Wie solche Gender-Analysen in Projekten erstellt werden, die sich nicht vorrangig an Frauen richten, erläutert Beraterin Frey an einem Beispiel: Im südlichen Kenia hat die Förderung des Tourismus Priorität. Aber beim Bau der großen Hotels wird das Grundwasser abgegraben, Brunnen trocknen aus. Für die Menschen in den armen Wohngebieten bedeutet dies, dass sie weite Wege zum Wasserholen zurücklegen müssen.

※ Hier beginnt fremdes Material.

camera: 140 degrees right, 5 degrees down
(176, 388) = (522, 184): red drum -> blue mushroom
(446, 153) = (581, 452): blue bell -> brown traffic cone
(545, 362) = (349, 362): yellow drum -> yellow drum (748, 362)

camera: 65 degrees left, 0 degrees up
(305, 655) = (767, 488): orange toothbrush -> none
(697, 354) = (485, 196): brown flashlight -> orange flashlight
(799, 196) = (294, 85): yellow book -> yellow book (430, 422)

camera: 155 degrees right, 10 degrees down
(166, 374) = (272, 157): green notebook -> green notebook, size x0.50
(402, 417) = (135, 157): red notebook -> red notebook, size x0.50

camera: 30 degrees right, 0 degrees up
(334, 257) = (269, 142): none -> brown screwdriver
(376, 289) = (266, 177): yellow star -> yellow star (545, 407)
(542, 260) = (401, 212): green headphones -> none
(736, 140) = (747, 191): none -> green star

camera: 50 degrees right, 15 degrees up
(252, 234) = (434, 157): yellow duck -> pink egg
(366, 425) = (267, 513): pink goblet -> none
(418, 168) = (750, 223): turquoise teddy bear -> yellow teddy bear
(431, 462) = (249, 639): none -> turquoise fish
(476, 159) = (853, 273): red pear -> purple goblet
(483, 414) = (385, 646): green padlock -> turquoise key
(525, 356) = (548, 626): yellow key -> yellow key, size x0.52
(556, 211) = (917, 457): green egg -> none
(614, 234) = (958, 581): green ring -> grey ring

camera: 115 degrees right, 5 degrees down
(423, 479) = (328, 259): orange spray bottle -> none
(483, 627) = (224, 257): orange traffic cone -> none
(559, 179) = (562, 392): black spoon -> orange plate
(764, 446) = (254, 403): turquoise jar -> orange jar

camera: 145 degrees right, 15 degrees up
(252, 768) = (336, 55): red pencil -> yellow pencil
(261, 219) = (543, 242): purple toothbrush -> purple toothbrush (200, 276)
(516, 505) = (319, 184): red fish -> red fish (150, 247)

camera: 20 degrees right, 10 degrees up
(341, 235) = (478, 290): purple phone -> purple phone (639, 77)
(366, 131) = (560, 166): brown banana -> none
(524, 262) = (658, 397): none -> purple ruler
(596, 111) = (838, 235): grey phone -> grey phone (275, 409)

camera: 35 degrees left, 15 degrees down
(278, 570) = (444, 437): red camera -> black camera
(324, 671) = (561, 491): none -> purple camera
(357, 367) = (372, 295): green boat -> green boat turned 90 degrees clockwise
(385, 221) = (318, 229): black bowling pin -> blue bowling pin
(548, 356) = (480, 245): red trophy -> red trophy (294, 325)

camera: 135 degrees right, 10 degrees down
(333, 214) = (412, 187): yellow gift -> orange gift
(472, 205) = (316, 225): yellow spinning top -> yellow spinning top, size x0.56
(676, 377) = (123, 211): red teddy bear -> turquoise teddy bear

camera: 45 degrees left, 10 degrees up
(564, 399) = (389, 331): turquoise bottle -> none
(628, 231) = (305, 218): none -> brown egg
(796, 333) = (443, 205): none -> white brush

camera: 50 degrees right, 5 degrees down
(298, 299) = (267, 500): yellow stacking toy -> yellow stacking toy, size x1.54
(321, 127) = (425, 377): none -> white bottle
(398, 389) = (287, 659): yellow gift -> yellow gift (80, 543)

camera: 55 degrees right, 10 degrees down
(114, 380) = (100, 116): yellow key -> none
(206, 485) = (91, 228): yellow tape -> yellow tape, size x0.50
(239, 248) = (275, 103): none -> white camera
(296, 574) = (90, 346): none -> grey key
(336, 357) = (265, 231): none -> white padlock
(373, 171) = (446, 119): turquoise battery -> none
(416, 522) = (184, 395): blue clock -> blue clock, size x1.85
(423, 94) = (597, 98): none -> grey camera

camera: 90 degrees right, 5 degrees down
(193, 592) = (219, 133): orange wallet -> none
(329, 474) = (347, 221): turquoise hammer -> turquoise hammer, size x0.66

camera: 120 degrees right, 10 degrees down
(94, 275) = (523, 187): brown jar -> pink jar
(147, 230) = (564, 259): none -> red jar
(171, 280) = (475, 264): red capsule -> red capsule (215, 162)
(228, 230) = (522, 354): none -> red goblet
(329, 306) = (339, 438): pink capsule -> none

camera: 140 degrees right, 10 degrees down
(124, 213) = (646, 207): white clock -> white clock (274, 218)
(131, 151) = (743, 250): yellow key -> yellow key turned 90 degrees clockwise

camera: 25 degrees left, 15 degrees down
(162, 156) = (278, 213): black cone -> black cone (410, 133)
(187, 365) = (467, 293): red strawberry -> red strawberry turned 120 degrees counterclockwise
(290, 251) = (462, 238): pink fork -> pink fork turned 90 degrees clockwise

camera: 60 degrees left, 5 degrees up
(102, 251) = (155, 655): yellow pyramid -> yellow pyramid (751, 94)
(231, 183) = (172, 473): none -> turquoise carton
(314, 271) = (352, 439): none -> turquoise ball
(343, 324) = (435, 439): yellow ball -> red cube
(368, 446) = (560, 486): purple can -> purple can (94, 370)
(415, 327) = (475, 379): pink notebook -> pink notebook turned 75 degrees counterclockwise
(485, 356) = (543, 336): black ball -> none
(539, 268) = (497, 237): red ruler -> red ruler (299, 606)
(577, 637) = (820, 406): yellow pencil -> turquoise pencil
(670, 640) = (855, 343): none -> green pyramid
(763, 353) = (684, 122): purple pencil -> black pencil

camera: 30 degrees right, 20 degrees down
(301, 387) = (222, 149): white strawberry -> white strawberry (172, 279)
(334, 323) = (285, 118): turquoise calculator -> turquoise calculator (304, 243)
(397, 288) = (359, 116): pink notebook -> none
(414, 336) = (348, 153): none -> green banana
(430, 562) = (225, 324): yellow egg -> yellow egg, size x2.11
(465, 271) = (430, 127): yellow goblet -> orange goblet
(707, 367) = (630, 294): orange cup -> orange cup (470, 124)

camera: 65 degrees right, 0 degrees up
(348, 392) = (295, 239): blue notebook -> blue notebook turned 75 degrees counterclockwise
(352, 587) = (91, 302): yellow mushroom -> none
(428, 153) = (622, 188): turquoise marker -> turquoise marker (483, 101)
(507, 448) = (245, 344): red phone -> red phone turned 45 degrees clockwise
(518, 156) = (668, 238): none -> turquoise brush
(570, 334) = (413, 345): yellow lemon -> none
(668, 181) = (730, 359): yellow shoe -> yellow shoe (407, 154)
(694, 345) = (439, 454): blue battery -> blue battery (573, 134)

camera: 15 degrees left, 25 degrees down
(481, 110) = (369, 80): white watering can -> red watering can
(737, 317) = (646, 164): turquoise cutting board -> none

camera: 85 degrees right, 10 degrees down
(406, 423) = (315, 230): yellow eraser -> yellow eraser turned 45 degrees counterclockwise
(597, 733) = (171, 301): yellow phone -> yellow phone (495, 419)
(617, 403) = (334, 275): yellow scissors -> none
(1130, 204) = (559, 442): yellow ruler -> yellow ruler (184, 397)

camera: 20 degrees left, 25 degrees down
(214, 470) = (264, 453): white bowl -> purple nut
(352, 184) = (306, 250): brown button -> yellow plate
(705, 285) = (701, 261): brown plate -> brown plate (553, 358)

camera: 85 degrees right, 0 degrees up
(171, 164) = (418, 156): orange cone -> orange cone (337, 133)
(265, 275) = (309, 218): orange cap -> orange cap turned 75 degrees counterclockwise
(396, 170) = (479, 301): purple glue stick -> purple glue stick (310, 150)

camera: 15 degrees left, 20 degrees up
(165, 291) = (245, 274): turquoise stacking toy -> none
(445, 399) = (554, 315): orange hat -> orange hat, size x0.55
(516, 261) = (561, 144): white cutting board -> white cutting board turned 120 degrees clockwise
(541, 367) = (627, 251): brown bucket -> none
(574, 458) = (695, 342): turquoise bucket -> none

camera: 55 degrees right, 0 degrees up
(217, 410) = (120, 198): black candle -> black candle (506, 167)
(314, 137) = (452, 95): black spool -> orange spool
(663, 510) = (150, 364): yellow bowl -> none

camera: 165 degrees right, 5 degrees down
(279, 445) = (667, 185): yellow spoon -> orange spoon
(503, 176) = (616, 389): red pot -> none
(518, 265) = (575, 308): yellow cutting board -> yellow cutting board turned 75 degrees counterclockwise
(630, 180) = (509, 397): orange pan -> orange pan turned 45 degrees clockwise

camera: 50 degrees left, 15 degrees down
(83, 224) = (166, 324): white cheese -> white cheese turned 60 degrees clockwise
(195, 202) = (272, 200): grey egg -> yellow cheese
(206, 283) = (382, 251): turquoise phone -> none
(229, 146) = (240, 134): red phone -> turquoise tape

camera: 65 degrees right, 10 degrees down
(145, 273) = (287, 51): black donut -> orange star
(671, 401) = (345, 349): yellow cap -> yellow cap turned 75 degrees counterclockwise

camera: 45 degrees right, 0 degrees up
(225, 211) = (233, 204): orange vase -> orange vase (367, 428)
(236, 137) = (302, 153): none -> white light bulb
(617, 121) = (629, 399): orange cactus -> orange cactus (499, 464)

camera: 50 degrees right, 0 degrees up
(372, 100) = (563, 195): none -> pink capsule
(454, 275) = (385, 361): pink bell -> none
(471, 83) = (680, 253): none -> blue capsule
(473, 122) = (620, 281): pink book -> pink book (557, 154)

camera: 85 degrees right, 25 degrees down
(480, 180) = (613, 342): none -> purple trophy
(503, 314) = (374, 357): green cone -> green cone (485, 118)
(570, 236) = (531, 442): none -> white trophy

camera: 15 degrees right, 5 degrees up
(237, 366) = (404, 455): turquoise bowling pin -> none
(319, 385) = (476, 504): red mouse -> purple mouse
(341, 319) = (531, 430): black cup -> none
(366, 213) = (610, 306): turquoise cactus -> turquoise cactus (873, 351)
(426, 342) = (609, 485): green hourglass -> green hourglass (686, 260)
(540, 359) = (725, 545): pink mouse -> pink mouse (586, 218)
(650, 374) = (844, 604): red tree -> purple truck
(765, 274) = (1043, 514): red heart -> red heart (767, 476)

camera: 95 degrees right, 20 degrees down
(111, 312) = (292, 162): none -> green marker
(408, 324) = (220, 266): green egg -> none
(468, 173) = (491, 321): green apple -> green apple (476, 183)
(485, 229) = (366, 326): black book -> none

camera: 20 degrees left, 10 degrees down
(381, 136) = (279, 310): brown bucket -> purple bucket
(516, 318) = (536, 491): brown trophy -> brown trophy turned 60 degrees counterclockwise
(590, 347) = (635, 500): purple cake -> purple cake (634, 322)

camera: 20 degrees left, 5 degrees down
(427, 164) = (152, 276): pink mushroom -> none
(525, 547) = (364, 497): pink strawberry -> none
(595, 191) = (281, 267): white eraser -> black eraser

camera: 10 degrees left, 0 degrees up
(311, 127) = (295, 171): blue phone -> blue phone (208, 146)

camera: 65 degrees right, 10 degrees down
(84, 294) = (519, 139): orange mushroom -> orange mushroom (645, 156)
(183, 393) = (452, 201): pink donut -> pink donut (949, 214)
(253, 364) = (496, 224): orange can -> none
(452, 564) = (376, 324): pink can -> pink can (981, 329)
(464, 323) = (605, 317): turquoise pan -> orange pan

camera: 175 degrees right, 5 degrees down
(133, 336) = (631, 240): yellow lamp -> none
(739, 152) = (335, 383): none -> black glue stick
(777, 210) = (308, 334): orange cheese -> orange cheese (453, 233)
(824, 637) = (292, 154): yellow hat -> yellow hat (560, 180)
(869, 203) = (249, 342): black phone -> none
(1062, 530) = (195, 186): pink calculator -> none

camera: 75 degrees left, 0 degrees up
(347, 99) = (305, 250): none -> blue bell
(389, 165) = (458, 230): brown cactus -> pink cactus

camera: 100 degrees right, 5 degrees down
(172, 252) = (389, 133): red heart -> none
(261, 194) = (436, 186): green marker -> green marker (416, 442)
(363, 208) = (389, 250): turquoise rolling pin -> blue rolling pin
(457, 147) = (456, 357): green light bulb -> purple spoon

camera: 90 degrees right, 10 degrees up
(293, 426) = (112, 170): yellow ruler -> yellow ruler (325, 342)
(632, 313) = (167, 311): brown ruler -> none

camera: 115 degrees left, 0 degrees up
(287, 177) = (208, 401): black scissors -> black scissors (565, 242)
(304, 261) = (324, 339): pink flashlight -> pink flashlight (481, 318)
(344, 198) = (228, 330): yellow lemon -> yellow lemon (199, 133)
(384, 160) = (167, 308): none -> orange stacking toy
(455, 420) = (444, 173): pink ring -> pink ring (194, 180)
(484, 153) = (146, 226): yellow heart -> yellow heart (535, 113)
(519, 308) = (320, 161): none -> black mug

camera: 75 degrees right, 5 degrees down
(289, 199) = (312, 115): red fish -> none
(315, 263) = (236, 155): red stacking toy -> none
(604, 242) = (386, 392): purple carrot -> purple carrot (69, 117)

Traditionell sind in Afrika junge Frauen und Mädchen dafür zuständig. "Deshalb können Mädchen oft nicht zur Schule gehen", sagt Frey. "Da besteht ein ganz klarer Zusammenhang.".

Große Skepsis

Ein weiteres Beispiel zeigt, wie wichtig es ist, dass sich auch deutsche Organisationen in der Entwicklungszusammenarbeit den Spiegel vor halten: Seit vielen Jahren versucht der Pastor Jonah Gokova aus Simbabwe, Männer für Gender-Fragen zu sensibilisieren. Im ökumenischen Zentrum in Harare leitet er eine Männergruppe und engagiert sich landesweit. Gokova kann sich noch gut an die Skepsis erinnern, als er mit dieser Arbeit anfing.

Auf einer Reise durch Deutschland wollte er sich austauschen und über die Erfahrungen aus seiner Kultur berichten. Erstaunlicherweise seien viele der Vorurteile und Probleme ähnlich, egal ob in Afrika oder Europa, stellte Jonah Gokova fest.

Während deutsche Organisationen in Sachen Gleichberechtigung schnell Druck auf ihre Partner im Süden ausüben könnten, werde bei ihnen selbst in dieser Frage keinerlei Druck ausgeübt, bemerkte er. Es gebe außerdem falsche Vorstellungen von Gender vor allem bei Männern, sagt der Pastor: "Sie glauben, dass es sich dabei um Frauen handelt, die den Männern die Macht entreißen wollen." Deutsche Männer seien da "sehr empfindlich".

Die Autorin arbeitet als freie Jourmalistin in Berlin.